The State Pension Tracker, created by the Pension Integrity Project at Reason Foundation, uses a combination of Public Plans Data (PPD) and its own proprietary set of data and calculations. Historical data is sourced directly from publicly available annual comprehensive financial reports (ACFR) and actuarial valuations, which are published by plans.
Public pension plans report their own annual investment gains and losses on their own timetables, and states use different fiscal year-end dates, so actual 2023 investment return results are not available at the time of this writing (Sept. 2023) and will not be immediately available for most state pension plans.
For state and public pension plans that have not yet reported their investment returns for 2023, the tool applies whatever investment return rate that the user selects in the “2023 Return” slider to estimate the pension system’s 2023 assets and debt — “UAL & Return Estimate/Projection.”

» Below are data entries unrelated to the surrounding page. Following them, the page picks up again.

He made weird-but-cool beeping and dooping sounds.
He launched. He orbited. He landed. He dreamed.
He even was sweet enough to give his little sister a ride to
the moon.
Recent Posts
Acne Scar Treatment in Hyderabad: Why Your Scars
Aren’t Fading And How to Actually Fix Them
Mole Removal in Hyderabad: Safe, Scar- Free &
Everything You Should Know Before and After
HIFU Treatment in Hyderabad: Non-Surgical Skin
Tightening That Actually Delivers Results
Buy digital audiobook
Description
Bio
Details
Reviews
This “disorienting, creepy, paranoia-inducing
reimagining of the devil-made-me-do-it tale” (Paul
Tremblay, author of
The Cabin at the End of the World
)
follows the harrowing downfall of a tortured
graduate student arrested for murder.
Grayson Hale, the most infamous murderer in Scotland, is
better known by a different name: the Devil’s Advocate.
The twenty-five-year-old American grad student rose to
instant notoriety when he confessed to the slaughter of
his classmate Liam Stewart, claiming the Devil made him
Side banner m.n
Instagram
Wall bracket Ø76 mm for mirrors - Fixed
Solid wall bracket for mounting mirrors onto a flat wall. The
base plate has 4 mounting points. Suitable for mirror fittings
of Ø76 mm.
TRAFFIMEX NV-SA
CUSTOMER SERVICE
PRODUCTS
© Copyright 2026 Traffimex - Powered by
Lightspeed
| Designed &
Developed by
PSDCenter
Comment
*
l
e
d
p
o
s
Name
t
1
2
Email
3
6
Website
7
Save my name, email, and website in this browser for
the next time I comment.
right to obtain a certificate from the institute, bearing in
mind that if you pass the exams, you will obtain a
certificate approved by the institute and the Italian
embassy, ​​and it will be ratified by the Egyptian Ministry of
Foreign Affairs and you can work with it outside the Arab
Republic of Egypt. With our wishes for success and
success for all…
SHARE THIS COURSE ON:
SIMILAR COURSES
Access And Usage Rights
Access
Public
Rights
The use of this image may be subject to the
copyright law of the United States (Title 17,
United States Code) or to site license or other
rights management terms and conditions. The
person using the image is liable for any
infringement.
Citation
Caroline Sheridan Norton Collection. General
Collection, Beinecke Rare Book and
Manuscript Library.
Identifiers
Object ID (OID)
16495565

Once a new 2023 investment return result is officially reported by a public pension system, and before official unfunded liability figures are released in annual reports, the tool applies the reported investment return to estimate the pension system's debt, or “UAL Estimate.”
The tool's unfunded accrued liability (UAL) and funded ratio estimates use a market value of assets. This tool will be updated regularly throughout the year to reflect the new investment return data and unfunded liability figures as they are made publicly available in public pension plans' annual reports.

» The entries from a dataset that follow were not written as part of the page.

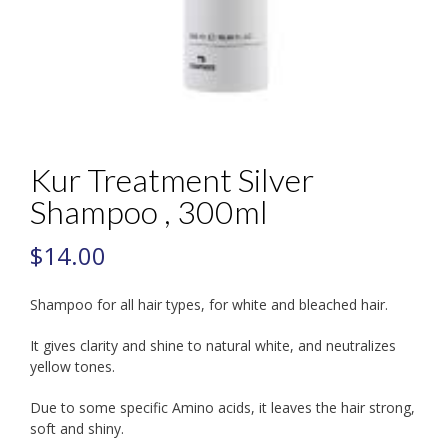
Kur Treatment Silver
Shampoo , 300ml
$
14.00
Shampoo for all hair types, for white and bleached hair.
It gives clarity and shine to natural white, and neutralizes
yellow tones.
Due to some specific Amino acids, it leaves the hair strong,
soft and shiny.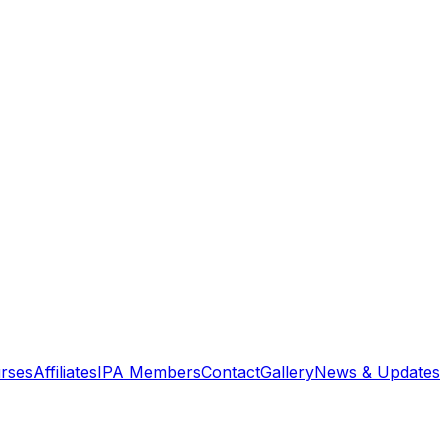
rses
Affiliates
IPA Members
Contact
Gallery
News & Updates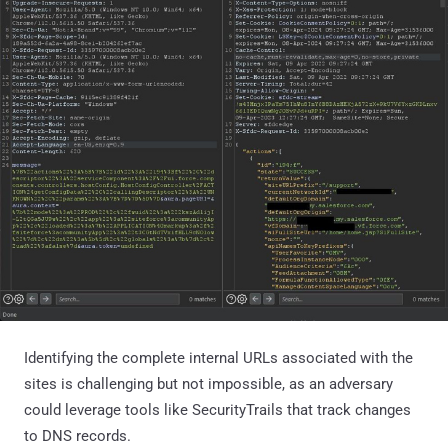
Identifying the complete internal URLs associated with the
sites is challenging but not impossible, as an adversary
could leverage tools like SecurityTrails that track changes
to DNS records.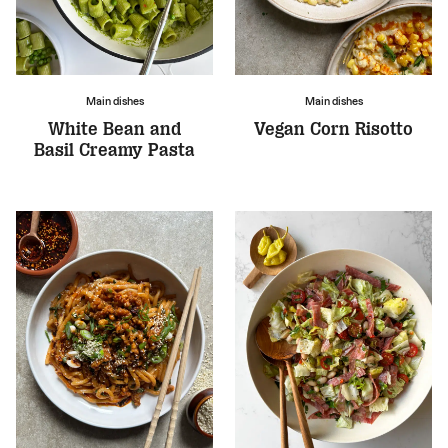
Main dishes
Main dishes
White Bean and
Vegan Corn Risotto
Basil Creamy Pasta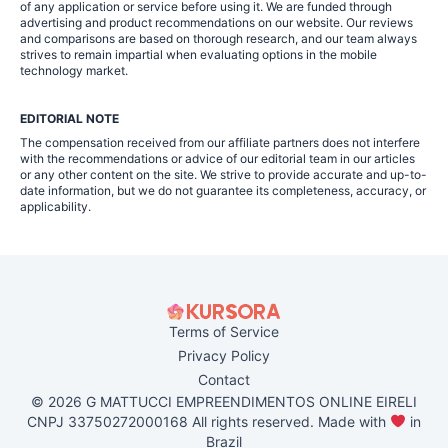
of any application or service before using it. We are funded through
advertising and product recommendations on our website. Our reviews
and comparisons are based on thorough research, and our team always
strives to remain impartial when evaluating options in the mobile
technology market.
EDITORIAL NOTE
The compensation received from our affiliate partners does not interfere
with the recommendations or advice of our editorial team in our articles
or any other content on the site. We strive to provide accurate and up-to-
date information, but we do not guarantee its completeness, accuracy, or
applicability.
Terms of Service
Privacy Policy
Contact
© 2026 G MATTUCCI EMPREENDIMENTOS ONLINE EIRELI
CNPJ 33750272000168 All rights reserved. Made with
in
Brazil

For any questions or comments about the State Pension Tracker, please contact zachary.christensen@reason.org.
Reason Foundation’s pension reform research and analysis is available here.

Notes on Methodology

Denoting the states' returns or unfunded liability figures as "official" or "estimate" is not exactly straightforward. One way to do this is to label a state's aggregate number as "official" when all the associated state plans' numbers have been released. A problem with this approach is a small state plan that has not reported the number would render the whole state's number "unofficial", even though that plan has a negligible effect on the state's figure. Instead of doing that, we modified the conditional by using an "official threshold": if the state plans that have reported the number already make up more than 90% of the state's actuarial accrued liability, then the state's aggregate number is considered "official", even though some small plans of that state have not released their figures yet.
The inflation adjustment is done with the Consumer Price Index for All Urban Consumers - All Items (CPIAUCSL). The base year used to calculate the real dollar amounts is 2023. For example, the inflation adjusted unfunded liability for year 2020 is calculated as follows:
real UAL_2020 = nominal UAL_2020 * CPI_2023 / CPI_2020
The CPI data for 2023 however is not yet complete. For the missing months, we estimate the CPI by assuming they will follow the same annualized inflation rate as the most recent month for which we have data.